Ninth Circuit So Held in Pony.
A recent memorandum decision in a Ninth Circuit case reminds all of you civil rights practitioner of an important caveat: clients own the rights to fees under federal civil rights cases such that they cannot be assigned to their attorneys. However, attorney’s lien rights might lead to a different result.
In Benas v. Baca, Case No. 09-56561 (9th Cir. May 11, 2011) (unpublished memorandum decision), Yagman & Yagman & Reichmann, who represented a plaintiff in a 42 U.S.C. § 1983 federal civil rights action, had a retainer agreement providing that plaintiff irrevocably assigned her right to any fee award to the attorneys. Later, after plaintiff filed for bankruptcy protection, the bankruptcy trustee and defendants settled for $35,000 in return for a full release/with prejudice dismissal of the lawsuit. Trustee moved to dismiss the action, while YYR moved for an award of § 1988 fees based on the retainer agreement assignment provision.
The district judge denied YRR’s motion for fees based on Pony v.

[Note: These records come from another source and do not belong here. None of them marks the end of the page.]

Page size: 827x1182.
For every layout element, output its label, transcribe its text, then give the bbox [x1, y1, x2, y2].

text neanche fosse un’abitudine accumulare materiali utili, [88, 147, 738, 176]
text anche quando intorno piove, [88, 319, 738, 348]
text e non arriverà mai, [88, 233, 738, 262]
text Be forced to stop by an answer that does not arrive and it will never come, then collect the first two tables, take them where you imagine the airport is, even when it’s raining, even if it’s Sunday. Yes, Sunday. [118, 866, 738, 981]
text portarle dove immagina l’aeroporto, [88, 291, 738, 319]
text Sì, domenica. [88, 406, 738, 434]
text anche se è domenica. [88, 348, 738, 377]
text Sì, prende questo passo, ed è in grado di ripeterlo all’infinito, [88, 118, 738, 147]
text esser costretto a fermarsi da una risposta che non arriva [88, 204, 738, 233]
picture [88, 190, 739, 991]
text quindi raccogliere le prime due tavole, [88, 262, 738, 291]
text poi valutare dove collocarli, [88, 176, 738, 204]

County of Los Angeles, 433 F.3d 1138, 1140 (9th Cir.), cert. den. sub nom., 547 U.S. 1193 (2006), which held that a plaintiff may not assign her right to seek attorney’s fees.
YYR’s appeal argued that Pony was wrongly decided, but this challenge did not get much traction because only an en banc panel can overturn an existing Ninth Circuit decision. YYR also argued that its situation was distinguishable because plaintiff joined the attorneys’ fee request. However, this argument was rejected because the trustee was the owner of the claim such that plaintiff had no interest in the outcome. Afffirmed.
BLOG UNDERVIEW--We wonder why attorneys did not insist on an attorney’s lien in the retainer agreement, which might have been binding on the trustee if validly created.